*** Source information ***

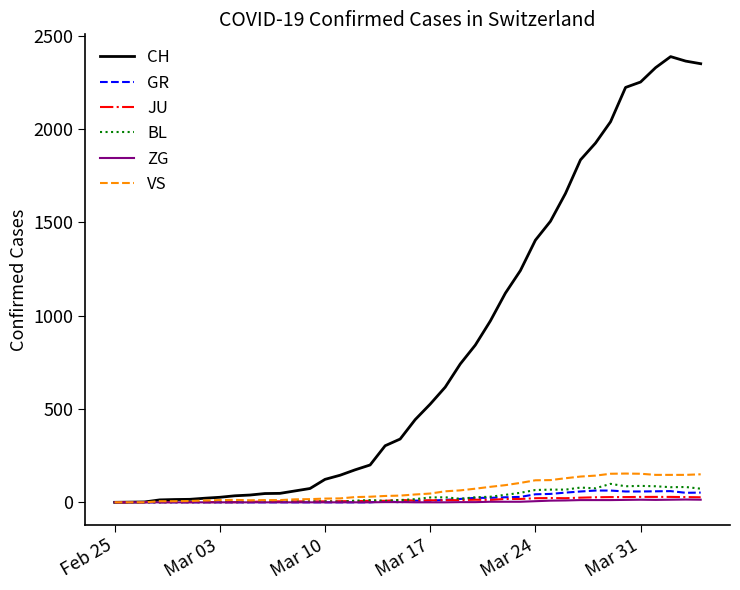

Which series has the largest range (max minus min)?

CH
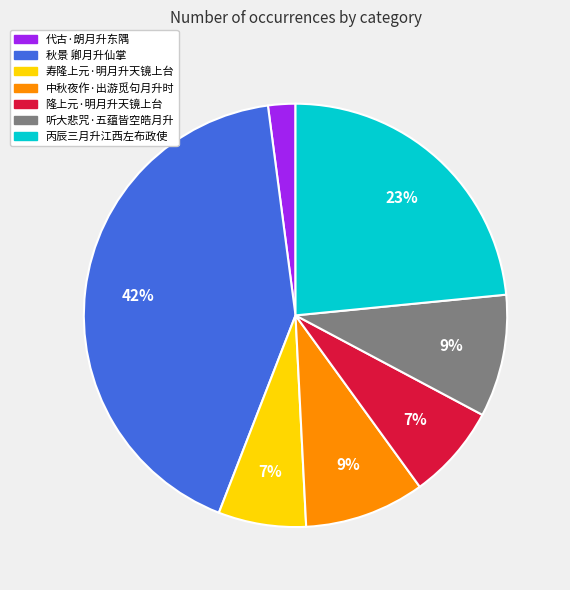

Is there any slice that represents more than half of the pie?

No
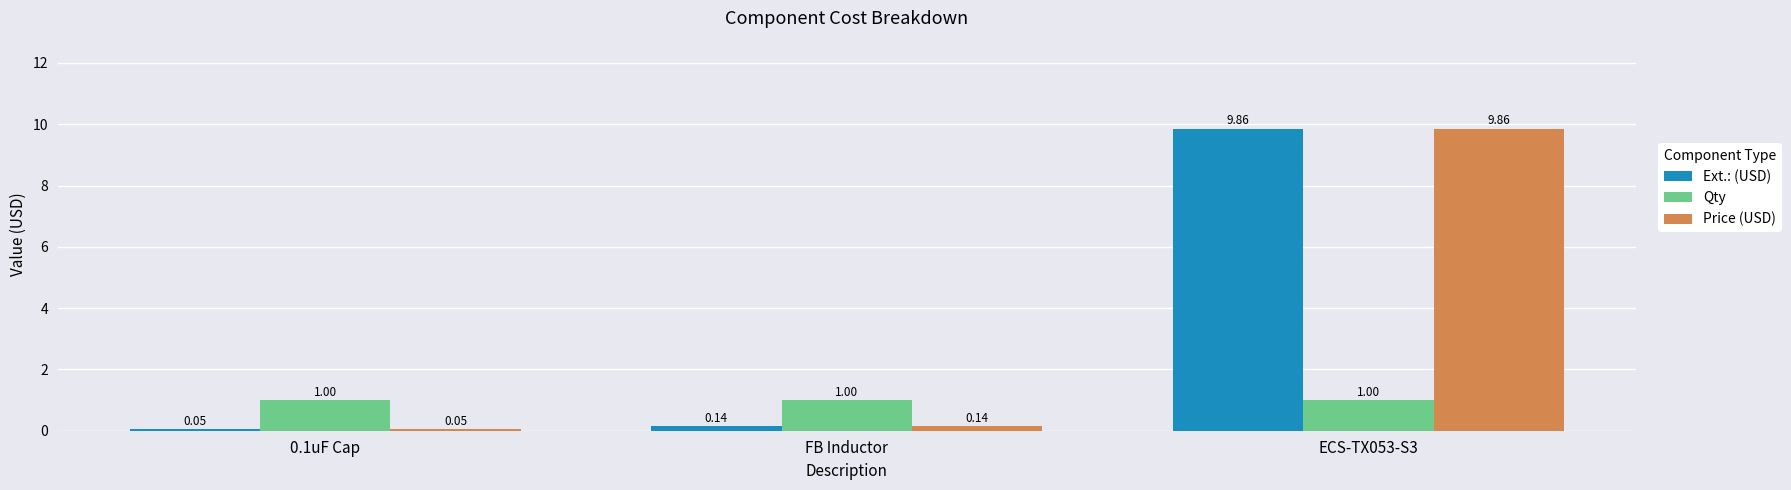

What is the sum of all Qty values?

3.0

*** End of Source information ***

### Assignment
Pick out each line of the records above that contains the word "range", and copy those lines.

### Exercise response
Which series has the largest range (max minus min)?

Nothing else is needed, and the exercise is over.